_CHECK YOUR UNDERSTANDING_
1. In the article about Novartis ending GT005, rewrite the passage from "After observing discouraging" up to and including "of Gyroscope Therapeutics.", replacing "geographic atrophy" with "GA".
2. According to the article about Novartis ending GT005, which firm officially announced the decision?

After observing discouraging phase 2 clinical data, Novartis has opted to terminate the clinical advancement of its geographic atrophy gene therapy candidate GT005, a product it acquired through the acquisition of Gyroscope Therapeutics.
The announcement was officially disseminated by investment firm Syncona, the former owner of Gyroscope prior to Novartis' acquisition in 2021. Syncona was initially slated to receive multiple milestone payments from Novartis contingent upon successful clinical development and subsequent commercialization.
“We are naturally disappointed for patients following the decision to discontinue GT005, but we respect Novartis’ decision,” Chris Hollowood, CEO of Syncona Investment Management Limited, said in a news release. “We remain focussed on our strategy of building and maintaining our portfolio of companies providing significant opportunities to deliver strong risk-adjusted returns to our shareholders and to make a difference to the lives of patients with devastating diseases.”
GT005 was designed as a one-time investigational gene therapy using AAV2 to treat geographic atrophy (GA) secondary to age-related macular degeneration (AMD), with delivery taking place under the retina. Novartis' decision to discontinue its development stemmed from a recommendation by the Independent Data Monitoring Committee, which assessed that the overall data obtained from the leading phase 2 HORIZON study did not warrant the continuation of the development program.

_DATASET RECORDS_
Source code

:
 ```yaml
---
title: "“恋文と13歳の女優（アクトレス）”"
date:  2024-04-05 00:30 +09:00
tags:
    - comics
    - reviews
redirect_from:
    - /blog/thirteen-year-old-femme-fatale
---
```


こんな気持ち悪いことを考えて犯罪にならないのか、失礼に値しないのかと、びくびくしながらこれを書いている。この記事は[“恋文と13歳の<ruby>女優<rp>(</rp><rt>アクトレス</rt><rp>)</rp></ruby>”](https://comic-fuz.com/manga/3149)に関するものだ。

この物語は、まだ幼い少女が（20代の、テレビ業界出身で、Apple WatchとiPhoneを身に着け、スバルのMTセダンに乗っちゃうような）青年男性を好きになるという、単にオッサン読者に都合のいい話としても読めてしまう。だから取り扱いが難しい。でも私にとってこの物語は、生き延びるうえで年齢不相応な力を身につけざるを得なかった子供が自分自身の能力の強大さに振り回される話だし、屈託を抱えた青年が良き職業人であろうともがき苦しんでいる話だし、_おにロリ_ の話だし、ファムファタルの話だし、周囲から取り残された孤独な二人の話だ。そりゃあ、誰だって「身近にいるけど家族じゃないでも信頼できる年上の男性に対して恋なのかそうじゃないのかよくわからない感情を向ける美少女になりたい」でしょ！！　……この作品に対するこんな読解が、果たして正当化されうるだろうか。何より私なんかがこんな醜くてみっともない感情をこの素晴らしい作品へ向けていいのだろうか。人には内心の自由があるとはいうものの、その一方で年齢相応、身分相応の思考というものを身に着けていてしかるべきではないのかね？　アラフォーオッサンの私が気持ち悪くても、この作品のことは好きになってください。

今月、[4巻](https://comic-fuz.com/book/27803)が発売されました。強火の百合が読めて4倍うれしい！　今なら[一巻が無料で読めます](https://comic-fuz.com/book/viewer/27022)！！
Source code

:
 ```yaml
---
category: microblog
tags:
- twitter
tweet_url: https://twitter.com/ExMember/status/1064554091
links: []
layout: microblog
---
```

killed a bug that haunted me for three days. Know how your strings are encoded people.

_PER-TASK ANSWERS_
1.
After observing discouraging phase 2 clinical data, Novartis has opted to terminate the clinical advancement of its GA gene therapy candidate GT005, a product it acquired through the acquisition of Gyroscope Therapeutics.

2. Syncona, the investment firm that owned Gyroscope before Novartis acquired it in 2021.